Pulsed Fusion Space Propulsion

Abstract

Verifying the working principle of a magnetic flux compression reaction chamber might be crucial for the development of pulsed fusion propulsion: a system that has been projected to possibly revolutionise manned space exploration. For that purpose, an exhaustive computational MHD analysis is a necessary step. This master thesis investigated the possibility of using PLUTO to estimate the ideal-MHD of a multi-coil parabolic reaction chamber. PLUTO is a freely-distributed and modular code for computational astrophysics that, although not originally programmed for engineering applications, has demonstrated great adaptation capabilities: implementing the boundary conditions to effectively emulate a magnetic flux compression reaction chamber has eventually been possible. Besides, the attained results are in accordance with theoretical projections and previous numerical analyses. However, the outcomes pointed out that ideal-MHD could be an over-simplified model: relativistic conditions, that are not properly reproduced by the ideal-MHD equations, have been identified in several locations of the computational domain.
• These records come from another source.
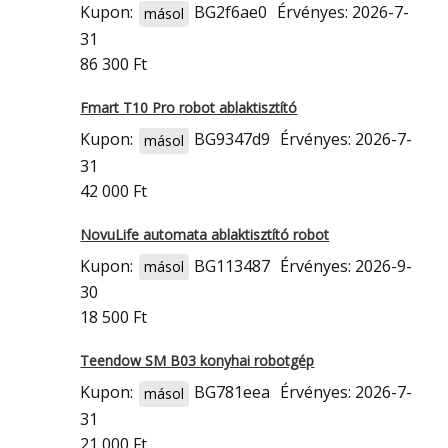
Kupon:
BG2f6ae0
Érvényes: 2026-7-
másol
31
86 300 Ft
Fmart T10 Pro robot ablaktisztító
Kupon:
BG9347d9
Érvényes: 2026-7-
másol
31
42 000 Ft
NovuLife automata ablaktisztító robot
Kupon:
BG113487
Érvényes: 2026-9-
másol
30
18 500 Ft
Teendow SM B03 konyhai robotgép
Kupon:
BG781eea
Érvényes: 2026-7-
másol
31
21 000 Ft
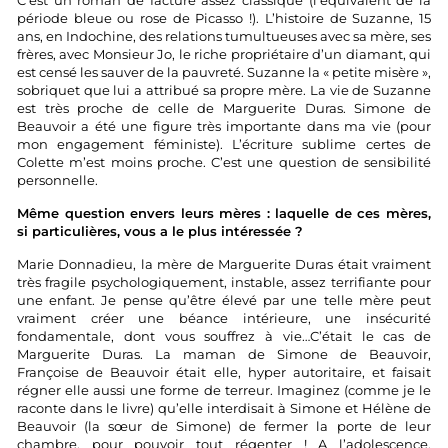
C’est un roman de facture assez classique (l’équivalent de la
période bleue ou rose de Picasso !). L’histoire de Suzanne, 15
ans, en Indochine, des relations tumultueuses avec sa mère, ses
frères, avec Monsieur Jo, le riche propriétaire d’un diamant, qui
est censé les sauver de la pauvreté. Suzanne la « petite misère »,
sobriquet que lui a attribué sa propre mère. La vie de Suzanne
est très proche de celle de Marguerite Duras. Simone de
Beauvoir a été une figure très importante dans ma vie (pour
mon engagement féministe). L’écriture sublime certes de
Colette m’est moins proche. C’est une question de sensibilité
personnelle.
Même question envers leurs mères : laquelle de ces mères,
si particulières, vous a le plus intéressée ?
Marie Donnadieu, la mère de Marguerite Duras était vraiment
très fragile psychologiquement, instable, assez terrifiante pour
une enfant. Je pense qu’être élevé par une telle mère peut
vraiment créer une béance intérieure, une insécurité
fondamentale, dont vous souffrez à vie…C’était le cas de
Marguerite Duras. La maman de Simone de Beauvoir,
Françoise de Beauvoir était elle, hyper autoritaire, et faisait
régner elle aussi une forme de terreur. Imaginez (comme je le
raconte dans le livre) qu’elle interdisait à Simone et Hélène de
Beauvoir (la sœur de Simone) de fermer la porte de leur
chambre, pour pouvoir tout régenter ! A l’adolescence,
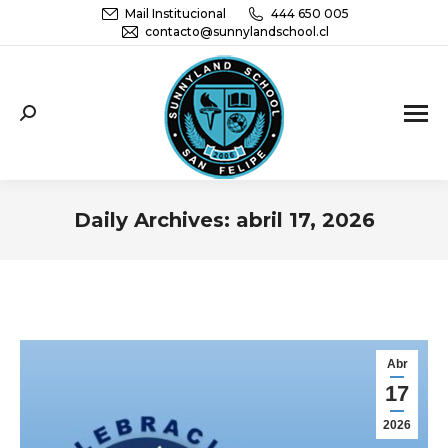
Mail Institucional
444 650 005
contacto@sunnylandschool.cl
Sunnyland School San Felipe | Educación
Parvularia, básica y media
Daily Archives:
abril 17, 2026
You are here:
Abr
17
2026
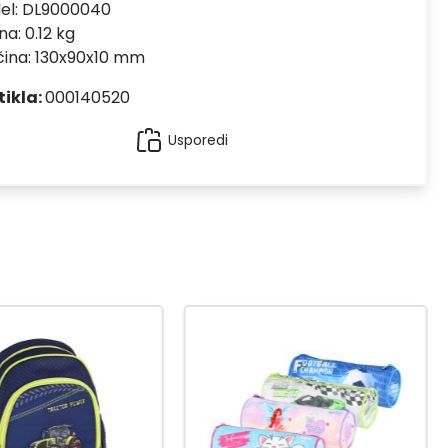
el:
DL9000040
na: 0.12 kg
čina: 130x90x10 mm
tikla:
000140520
Usporedi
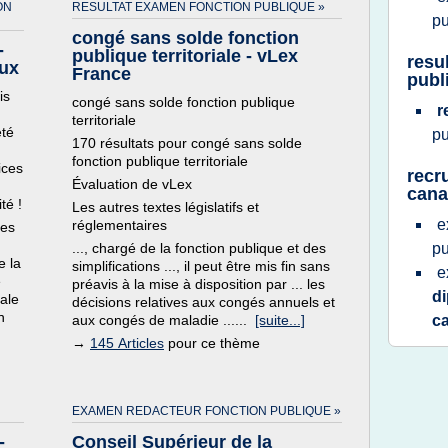
ON
RESULTAT EXAMEN FONCTION PUBLIQUE »
p
congé sans solde fonction
-
publique territoriale - vLex
resu
aux
France
publi
is
congé sans solde fonction publique
r
territoriale
eté
p
170 résultats pour congé sans solde
fonction publique territoriale
ices
recr
Évaluation de vLex
can
té !
Les autres textes législatifs et
e
réglementaires
ces
..., chargé de la fonction publique et des
p
e la
simplifications ..., il peut être mis fin sans
e
e
préavis à la mise à disposition par ... les
d
iale
décisions relatives aux congés annuels et
n
aux congés de maladie ......
[suite...]
c
→
145 Articles
pour ce thème
EXAMEN REDACTEUR FONCTION PUBLIQUE »
-
Conseil Supérieur de la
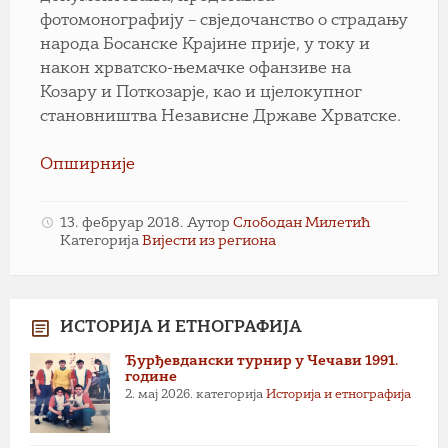
фотомонографију – свједочанство о страдању
народа Босанске Крајине прије, у току и
након хрватско-њемачке офанзиве на
Козару и Поткозарје, као и цјелокупног
становништва Независне Државе Хрватске.
Опширније
13. фебруар 2018.
Аутор
Слободан Милетић
Категорија
Вијести из региона
ИСТОРИЈА И ЕТНОГРАФИЈА
Ђурђевдански турнир у Чечави 1991.
године
2. мај 2026.
категорија
Историја и етнографија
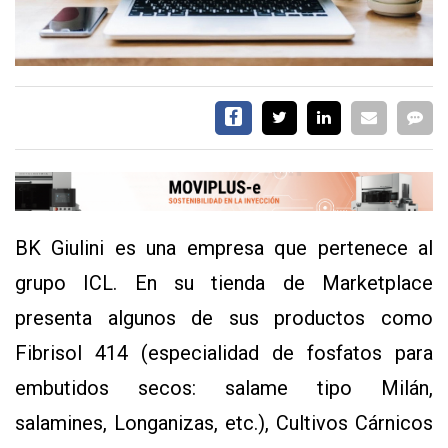
EVENTOS Y
CAPACITACIONES
DIRECTORIO
CALENDARIO
MEDIA KIT
TEMAS DESTACADOS
CARNE
FRIGORIFICO
BK Giulini es una empresa que pertenece al
VACAS
grupo ICL. En su tienda de Marketplace
INVESTIGACIÓN
presenta algunos de sus productos como
AGRO
CONCURSO
Fibrisol 414 (especialidad de fosfatos para
PREMIO
embutidos secos: salame tipo Milán,
salamines, Longanizas, etc.), Cultivos Cárnicos
SERVICIOS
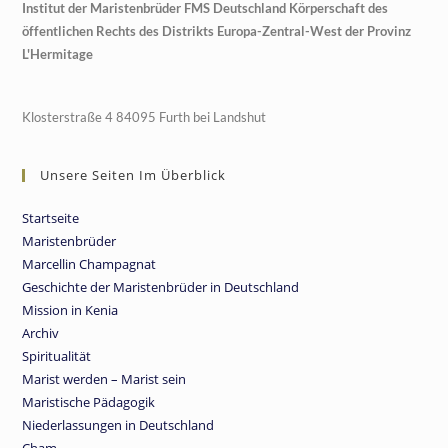
Institut der Maristenbrüder FMS Deutschland Körperschaft des
öffentlichen Rechts des Distrikts Europa-Zentral-West der Provinz
L'Hermitage
Klosterstraße 4 84095 Furth bei Landshut
Unsere Seiten Im Überblick
Startseite
Maristenbrüder
Marcellin Champagnat
Geschichte der Maristenbrüder in Deutschland
Mission in Kenia
Archiv
Spiritualität
Marist werden – Marist sein
Maristische Pädagogik
Niederlassungen in Deutschland
Cham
In addition, some aspects of the real system physics have yet to be thoroughly investigated as well as mathematically described. Therefore, further investigations are required. According to this research, no other computational analyses of a multi-coil parabolic reaction chamber (i.e. the latest and most promising magnetic flux compression reaction chamber concept) have been found in the literature. Therefore, the results hereby reported contribute to the body of knowledge of plasma physics and nuclear fusion applied to space propulsion.